**Work task 1**. In the commentary on Somalia's government, how many people did Saturday's truck bomb in Mogadishu kill?
**Work task 2**. List each thing that Bruton, in the commentary on Somalia's government, says the vast majority of the Somali people do.

**** Excerpted text

Expert Commentary

The Widespread Disdain for Somalia’s Government

Bronwyn E. Bruton
Deputy Director of the Africa Center, The Atlantic Council

Despite international efforts to combat the terrorist group, al Shabaab remains a dangerous adversary capable of inflicting mass casualties, as demonstrated by Saturday’s truck bomb in Mogadishu that killed more than 320 people. U.S. strategy in Somalia has centered on targeted strikes against al Shabaab militants as well as providing support to the central government as it attempts to oust al Shabaab from Somalia. However, al Shabaab continues to endure since it works with various clans and tribes throughout the country who view the central government as a more pressing threat than the terrorist group. The Cipher Brief’s Bennett Seftel spoke with Bronwyn Bruton, Deputy Director of the Atlantic Council’s Africa Center, about how the U.S. should fashion its strategy in Somalia.

The Cipher Brief: Back in February 2016, you wrote in The Cipher Brief that “al Shabaab is heartily disliked by most Somalis,” but have also said that “al Shabaab retains a base of support among disenfranchised clans.” From where does al Shabaab receive support?

Bronwyn Bruton: There are a couple of points to make here. First, al Shabaab doesn’t necessarily need a huge base of political support to do what it is doing. It is spoiling, and spoiling in a place like Somalia where there is very limited policing and law and order is not hard to do. The group doesn’t need massive numbers of people to get behind them to carry out the kind of truck bombing or suicide bombing that they have become associated with. Spoiling does not require a huge number of people backing them.

However, we should also keep in mind that al Shabaab is not the only group in Somalia that objects to the country’s government. The international community has made this a kind of polar conflict between al Shabaab and the Somali government, but the reality is that the vast majority of the Somali people don’t like the government, don’t like al Shabaab, and are cooperating opportunistically with one side or the other.

If you look across the country, what you see is that there are administrations springing up all over that are basically clan fiefdoms that are building walls to protect themselves from the incursions of the Somali government. Those groups occasionally cooperate with al Shabaab not because they like al Shabaab or they think al Shabaab is better than the government, but because the government is their bigger concern at that moment. So when we say support, you have to really parse the meaning of it, but you are essentially talking about opportunistic alliances – very temporary cooperation that’s intended to achieve a specific end.

At the moment, there is a lot of unrest in Mogadishu because the Somali government, with the support of the international community, is trying really hard to consolidate its military power and nobody is comfortable with that. You don’t have a political situation in Somalia that will support a monopoly of force inside a regime in Mogadishu. So the fact that the American and European decision-makers are pursuing a monopoly of force for the government is incredibly destabilizing. It’s the wrong approach.

********
**** Excerpted data

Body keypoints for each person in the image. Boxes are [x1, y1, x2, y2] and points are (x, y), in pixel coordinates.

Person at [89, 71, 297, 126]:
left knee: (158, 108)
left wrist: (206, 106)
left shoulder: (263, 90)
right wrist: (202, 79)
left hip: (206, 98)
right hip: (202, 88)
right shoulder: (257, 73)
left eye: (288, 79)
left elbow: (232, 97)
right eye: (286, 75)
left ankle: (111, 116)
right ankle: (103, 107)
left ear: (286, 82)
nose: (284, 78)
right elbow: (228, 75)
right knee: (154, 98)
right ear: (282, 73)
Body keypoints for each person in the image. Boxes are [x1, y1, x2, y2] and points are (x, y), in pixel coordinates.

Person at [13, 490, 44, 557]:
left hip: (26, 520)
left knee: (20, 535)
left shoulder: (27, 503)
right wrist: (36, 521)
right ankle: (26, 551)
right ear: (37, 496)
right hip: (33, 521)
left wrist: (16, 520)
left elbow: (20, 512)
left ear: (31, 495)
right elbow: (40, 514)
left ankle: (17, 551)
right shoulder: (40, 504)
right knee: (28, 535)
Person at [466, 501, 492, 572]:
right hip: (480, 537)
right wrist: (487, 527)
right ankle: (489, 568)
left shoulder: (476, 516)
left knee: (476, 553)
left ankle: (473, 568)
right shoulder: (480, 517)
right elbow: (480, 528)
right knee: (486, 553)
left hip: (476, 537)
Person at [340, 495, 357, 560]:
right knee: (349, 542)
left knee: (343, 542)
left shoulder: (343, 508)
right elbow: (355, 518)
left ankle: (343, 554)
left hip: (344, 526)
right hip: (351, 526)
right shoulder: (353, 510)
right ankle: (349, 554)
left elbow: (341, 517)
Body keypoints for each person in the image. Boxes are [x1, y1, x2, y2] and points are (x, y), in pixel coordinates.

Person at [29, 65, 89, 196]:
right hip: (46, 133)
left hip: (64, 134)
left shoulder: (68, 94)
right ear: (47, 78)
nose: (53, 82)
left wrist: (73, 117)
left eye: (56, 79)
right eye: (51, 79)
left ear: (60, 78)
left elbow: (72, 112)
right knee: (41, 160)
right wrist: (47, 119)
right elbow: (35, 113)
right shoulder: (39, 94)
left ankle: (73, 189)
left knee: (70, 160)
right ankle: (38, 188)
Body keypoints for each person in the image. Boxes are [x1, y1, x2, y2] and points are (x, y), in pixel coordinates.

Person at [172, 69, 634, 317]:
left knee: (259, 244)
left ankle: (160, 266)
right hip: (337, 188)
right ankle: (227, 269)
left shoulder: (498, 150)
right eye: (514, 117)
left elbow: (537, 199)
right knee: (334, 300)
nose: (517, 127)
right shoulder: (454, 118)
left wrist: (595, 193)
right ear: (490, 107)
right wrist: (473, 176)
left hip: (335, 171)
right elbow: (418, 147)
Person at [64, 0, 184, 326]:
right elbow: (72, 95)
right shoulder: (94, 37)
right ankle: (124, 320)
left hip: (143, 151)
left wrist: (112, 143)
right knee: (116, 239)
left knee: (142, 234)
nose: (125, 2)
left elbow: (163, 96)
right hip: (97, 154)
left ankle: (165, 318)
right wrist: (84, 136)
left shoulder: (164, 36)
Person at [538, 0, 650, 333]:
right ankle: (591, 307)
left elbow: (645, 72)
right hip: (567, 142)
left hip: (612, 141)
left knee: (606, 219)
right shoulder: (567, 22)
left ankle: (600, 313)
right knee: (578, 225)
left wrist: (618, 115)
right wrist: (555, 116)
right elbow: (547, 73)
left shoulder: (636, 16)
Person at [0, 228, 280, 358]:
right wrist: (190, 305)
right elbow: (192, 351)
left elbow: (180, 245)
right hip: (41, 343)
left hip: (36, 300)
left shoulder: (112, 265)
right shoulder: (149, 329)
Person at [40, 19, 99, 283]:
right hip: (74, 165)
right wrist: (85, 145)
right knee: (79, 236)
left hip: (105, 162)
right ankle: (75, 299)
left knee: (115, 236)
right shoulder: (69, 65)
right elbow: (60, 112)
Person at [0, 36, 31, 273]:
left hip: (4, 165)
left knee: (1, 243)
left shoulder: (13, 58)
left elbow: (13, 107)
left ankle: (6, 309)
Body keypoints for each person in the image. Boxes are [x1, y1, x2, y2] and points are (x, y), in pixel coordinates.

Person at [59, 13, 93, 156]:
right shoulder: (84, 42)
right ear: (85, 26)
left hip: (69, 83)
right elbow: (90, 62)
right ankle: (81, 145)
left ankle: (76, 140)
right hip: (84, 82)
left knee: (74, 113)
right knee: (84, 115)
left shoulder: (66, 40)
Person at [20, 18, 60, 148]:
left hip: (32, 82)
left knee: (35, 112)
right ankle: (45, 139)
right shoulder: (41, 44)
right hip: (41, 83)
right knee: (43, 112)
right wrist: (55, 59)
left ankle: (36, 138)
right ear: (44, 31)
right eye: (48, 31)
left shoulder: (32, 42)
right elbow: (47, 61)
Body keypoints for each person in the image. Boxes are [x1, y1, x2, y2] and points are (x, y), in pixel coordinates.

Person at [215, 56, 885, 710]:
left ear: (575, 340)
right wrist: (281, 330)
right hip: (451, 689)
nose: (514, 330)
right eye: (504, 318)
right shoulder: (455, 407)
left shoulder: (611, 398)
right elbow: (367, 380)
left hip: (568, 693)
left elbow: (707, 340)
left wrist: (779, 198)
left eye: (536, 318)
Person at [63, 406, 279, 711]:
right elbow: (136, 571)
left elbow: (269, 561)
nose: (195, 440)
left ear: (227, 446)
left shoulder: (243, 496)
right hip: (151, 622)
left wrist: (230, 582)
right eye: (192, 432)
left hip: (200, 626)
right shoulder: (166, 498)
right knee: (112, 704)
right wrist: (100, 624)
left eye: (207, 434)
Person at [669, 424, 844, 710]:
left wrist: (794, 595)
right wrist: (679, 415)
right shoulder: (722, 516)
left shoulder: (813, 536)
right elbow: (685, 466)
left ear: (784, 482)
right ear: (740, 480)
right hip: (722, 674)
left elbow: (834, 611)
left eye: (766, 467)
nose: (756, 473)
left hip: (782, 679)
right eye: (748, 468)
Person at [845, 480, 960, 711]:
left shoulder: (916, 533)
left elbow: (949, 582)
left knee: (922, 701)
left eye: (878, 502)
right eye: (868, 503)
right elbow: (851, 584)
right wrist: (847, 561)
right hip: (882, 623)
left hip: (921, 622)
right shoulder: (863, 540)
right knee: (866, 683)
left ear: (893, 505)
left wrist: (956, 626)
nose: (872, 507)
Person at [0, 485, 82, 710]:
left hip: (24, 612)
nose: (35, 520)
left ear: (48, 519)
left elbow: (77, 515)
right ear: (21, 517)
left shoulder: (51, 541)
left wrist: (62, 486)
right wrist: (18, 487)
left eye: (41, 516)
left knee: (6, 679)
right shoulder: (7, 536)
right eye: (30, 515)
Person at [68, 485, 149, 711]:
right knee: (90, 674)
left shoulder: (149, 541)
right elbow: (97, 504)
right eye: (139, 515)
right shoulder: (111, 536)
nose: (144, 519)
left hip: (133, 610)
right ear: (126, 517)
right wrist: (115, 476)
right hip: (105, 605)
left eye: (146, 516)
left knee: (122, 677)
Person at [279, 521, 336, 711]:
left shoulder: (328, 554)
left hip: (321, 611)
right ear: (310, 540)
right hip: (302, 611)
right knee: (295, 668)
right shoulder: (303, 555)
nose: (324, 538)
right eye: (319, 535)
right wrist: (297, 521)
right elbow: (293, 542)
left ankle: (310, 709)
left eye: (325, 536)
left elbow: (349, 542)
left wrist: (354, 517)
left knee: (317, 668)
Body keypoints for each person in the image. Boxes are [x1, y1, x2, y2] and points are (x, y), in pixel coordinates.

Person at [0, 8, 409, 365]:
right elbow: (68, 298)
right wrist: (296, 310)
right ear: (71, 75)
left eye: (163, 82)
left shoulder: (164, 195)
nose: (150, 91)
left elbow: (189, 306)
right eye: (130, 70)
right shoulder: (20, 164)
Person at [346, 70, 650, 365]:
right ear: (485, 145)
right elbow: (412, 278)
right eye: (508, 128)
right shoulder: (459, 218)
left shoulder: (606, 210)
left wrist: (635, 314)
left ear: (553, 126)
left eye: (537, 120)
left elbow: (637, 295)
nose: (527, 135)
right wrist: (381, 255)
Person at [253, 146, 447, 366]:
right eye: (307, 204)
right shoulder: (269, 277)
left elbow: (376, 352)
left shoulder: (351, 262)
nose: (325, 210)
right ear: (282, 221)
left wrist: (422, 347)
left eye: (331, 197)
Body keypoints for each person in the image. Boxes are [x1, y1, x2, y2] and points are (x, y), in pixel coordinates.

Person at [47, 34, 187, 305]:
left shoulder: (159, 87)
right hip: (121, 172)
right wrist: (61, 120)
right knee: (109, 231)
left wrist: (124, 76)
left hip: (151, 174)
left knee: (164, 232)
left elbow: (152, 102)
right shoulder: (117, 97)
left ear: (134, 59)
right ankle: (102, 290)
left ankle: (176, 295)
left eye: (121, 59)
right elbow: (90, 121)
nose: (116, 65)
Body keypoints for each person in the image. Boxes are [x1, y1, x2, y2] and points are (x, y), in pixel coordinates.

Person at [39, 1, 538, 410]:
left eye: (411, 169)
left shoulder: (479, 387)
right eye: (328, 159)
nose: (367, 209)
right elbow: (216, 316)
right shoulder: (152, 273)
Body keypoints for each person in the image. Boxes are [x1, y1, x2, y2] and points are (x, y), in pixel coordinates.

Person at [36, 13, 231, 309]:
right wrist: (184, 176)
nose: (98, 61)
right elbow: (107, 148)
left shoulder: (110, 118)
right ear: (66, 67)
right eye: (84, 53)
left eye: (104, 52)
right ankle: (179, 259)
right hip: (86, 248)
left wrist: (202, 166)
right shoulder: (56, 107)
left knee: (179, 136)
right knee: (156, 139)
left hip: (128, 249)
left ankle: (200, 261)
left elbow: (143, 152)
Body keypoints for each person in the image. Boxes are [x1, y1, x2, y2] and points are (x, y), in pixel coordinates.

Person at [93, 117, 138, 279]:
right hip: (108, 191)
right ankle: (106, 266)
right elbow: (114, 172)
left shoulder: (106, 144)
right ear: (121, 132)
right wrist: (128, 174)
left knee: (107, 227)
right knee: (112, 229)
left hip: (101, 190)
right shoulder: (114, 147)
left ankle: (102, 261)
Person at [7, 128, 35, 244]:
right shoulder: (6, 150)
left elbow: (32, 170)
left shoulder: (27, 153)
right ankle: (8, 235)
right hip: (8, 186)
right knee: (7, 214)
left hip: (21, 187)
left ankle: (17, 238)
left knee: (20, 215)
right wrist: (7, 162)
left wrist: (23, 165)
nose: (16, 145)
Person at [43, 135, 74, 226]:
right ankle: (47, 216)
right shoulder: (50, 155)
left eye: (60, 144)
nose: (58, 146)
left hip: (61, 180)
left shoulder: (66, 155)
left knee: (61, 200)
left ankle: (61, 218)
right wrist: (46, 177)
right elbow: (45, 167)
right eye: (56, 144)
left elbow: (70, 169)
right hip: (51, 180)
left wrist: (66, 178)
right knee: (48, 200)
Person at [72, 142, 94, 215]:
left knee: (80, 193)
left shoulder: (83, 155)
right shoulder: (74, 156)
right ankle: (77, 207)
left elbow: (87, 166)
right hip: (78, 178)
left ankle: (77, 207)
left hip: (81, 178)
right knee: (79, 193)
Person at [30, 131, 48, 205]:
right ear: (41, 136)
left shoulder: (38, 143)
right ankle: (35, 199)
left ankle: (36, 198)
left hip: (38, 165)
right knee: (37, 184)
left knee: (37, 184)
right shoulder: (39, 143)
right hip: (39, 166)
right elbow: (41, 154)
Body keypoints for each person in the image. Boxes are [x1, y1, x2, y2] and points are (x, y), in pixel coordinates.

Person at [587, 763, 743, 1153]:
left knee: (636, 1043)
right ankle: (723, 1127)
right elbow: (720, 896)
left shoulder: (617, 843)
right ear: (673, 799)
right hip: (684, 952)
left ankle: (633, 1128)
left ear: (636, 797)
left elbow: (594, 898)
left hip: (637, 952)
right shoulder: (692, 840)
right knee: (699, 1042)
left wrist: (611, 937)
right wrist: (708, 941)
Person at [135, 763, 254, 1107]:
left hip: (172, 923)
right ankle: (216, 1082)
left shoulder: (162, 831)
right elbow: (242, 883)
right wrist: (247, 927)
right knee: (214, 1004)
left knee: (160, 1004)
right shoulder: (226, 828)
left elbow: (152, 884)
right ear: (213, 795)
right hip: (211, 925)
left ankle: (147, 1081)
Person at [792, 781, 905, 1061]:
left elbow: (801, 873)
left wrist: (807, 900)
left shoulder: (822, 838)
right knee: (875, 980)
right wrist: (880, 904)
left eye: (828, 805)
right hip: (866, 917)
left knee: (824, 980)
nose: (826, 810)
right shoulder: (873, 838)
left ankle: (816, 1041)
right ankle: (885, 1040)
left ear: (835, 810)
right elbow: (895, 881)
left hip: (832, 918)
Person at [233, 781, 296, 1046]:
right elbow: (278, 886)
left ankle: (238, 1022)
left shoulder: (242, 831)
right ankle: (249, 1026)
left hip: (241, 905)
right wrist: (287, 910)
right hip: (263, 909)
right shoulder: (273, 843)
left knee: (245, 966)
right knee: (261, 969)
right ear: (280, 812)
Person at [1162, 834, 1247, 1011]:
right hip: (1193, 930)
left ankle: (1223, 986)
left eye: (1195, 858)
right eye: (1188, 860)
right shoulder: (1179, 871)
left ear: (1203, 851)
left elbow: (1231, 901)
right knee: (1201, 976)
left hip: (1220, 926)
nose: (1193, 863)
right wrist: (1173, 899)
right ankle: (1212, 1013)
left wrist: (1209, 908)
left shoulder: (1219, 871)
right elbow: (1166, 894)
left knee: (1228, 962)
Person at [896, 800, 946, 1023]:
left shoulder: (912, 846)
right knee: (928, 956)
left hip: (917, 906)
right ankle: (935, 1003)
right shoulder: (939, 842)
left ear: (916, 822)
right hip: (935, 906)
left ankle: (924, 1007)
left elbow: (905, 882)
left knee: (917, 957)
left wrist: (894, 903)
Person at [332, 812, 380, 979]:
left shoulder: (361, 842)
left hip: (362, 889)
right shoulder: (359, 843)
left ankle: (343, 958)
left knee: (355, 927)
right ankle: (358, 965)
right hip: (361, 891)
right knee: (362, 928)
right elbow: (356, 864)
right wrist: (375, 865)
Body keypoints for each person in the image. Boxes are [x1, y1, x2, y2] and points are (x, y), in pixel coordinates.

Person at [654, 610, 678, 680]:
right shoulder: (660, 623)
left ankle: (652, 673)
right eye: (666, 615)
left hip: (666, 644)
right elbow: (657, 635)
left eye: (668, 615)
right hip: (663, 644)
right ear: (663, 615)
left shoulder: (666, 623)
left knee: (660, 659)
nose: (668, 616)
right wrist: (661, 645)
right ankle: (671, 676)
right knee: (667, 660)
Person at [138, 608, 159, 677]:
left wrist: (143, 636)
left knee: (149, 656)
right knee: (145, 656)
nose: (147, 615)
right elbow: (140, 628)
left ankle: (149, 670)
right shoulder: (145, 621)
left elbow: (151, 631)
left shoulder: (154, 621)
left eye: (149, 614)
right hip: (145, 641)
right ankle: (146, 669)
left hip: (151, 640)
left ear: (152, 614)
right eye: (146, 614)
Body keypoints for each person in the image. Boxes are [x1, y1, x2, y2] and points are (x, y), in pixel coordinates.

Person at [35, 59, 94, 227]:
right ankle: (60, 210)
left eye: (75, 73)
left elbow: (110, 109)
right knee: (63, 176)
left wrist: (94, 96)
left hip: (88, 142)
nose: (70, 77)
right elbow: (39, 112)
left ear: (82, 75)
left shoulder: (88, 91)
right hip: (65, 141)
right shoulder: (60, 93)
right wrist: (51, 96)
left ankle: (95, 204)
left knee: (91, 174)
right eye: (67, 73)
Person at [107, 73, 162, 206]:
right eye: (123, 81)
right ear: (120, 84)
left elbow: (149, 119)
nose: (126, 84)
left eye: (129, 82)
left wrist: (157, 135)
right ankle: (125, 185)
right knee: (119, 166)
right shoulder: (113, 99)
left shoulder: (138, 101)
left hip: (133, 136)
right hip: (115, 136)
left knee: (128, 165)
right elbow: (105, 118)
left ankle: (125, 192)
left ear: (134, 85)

********

**Reply 1**. More than 320 people.

**Reply 2**.
- They don't like the government.
- They don't like al Shabaab.
- They cooperate opportunistically with one side or the other.